The standing ovation was a return to the past. No, not the standing ovation at TD Garden last Friday night, the 10-minute communal fret-celebration at the end of that 1--0, stomach-churning win over the Lightning in the seventh game of the Eastern Conference finals that sent the Bruins into their best-of-seven transcontinental arm wrestle with the Canucks for the Stanley Cup. No, that was frenzied normality, a universal sports staple, excited people in an exciting moment.
The standing ovation the next afternoon at Pizzeria Regina in the North End was different. That was the way life once was in Boston hockey.
"Milan Lucic came in...." Richie Zapata, manager of the restaurant, reported.

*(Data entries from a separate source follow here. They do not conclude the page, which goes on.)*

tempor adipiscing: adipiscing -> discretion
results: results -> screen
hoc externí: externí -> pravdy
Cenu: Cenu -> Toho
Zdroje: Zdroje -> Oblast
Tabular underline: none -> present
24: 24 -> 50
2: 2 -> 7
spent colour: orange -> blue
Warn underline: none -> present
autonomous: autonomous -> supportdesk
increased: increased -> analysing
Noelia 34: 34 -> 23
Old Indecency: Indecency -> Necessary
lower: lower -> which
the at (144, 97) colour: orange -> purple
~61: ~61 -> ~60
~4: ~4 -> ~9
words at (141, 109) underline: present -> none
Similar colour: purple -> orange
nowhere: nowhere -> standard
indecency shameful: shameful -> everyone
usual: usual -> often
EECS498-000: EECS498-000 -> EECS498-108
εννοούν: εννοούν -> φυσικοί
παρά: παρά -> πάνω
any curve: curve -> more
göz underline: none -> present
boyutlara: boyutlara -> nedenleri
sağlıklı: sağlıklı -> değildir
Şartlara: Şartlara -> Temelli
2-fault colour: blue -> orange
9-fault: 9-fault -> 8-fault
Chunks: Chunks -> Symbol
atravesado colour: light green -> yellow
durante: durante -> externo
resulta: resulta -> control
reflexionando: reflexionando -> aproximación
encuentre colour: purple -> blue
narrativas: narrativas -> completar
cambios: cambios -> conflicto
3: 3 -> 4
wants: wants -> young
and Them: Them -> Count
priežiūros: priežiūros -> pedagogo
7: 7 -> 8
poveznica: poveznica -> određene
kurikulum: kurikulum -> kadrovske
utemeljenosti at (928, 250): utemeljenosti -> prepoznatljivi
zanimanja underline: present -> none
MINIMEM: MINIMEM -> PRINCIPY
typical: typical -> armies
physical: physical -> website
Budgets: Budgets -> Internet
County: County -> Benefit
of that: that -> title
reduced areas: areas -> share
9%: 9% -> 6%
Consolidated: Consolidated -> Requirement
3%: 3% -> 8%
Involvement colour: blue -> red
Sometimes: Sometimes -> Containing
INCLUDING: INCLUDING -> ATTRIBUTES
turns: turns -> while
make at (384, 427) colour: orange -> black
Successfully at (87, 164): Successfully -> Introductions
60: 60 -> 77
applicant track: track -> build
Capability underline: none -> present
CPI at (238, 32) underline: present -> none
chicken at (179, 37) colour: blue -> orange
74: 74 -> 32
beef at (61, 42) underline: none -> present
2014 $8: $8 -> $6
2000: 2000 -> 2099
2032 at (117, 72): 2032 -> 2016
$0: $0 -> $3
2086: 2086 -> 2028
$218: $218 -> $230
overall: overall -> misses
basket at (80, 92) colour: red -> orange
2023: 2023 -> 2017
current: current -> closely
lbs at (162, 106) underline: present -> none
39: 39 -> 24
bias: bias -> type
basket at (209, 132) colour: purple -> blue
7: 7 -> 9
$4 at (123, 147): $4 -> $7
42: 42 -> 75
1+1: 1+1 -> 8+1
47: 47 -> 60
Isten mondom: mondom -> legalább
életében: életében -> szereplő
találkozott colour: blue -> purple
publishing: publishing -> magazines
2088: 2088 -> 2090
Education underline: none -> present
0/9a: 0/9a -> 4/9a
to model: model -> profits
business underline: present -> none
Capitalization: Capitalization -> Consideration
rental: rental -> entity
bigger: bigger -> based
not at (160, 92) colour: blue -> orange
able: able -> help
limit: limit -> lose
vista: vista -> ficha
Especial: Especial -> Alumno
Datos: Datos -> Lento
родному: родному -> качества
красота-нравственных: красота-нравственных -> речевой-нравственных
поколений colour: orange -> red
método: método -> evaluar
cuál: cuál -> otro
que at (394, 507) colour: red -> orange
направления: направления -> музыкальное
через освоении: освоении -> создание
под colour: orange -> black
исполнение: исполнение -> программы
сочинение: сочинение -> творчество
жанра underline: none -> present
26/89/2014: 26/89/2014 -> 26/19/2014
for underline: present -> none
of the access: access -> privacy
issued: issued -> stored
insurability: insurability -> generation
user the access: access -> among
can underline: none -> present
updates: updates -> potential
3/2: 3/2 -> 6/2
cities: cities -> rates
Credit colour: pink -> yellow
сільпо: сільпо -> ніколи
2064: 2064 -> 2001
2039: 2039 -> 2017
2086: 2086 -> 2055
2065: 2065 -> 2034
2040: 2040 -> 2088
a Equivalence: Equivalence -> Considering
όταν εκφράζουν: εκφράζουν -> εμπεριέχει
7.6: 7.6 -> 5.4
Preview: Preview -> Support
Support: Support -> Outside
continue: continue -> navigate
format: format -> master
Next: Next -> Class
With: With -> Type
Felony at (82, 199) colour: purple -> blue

Yes, Milan Lucic. Bruins winger. Still only 22 years old. Fourth year with the team. Six-feet-three, 228 pounds. A fan favorite since he arrived as a 19-year-old, straight from the Vancouver Giants, his junior team. Banger, scrapper, thumper. Yes.
"Johnny Boychuk was with him...."
Yes. Johnny Boychuk. Defenseman. Twenty-seven. Six-feet-two, 225 pounds. Third year with the Bruins. Big-time slap shot from the point. Cannon.
"They were with their girlfriends.... "
"I gave them a booth in the back. They ordered a large pepperoni with peppers and mushrooms. I gave them some extra slices. Took care of it. They were nice. Signed some metal pizza plates for the waitresses. Just nice. Nobody bothered them."
So when the two Bruins and their girlfriends finished their meal at the original Pizzeria Regina—not one of the other Pizzeria Regina locations around the area, the original, with the familiar red-and-white-checked tablecloths, with the smart-mouth waitresses, with the waiting line that goes out the door most of the time and down the stairs straight onto Thacher Street, when they stood up, well, everyone else in the restaurant also stood up. And started clapping. Just like that.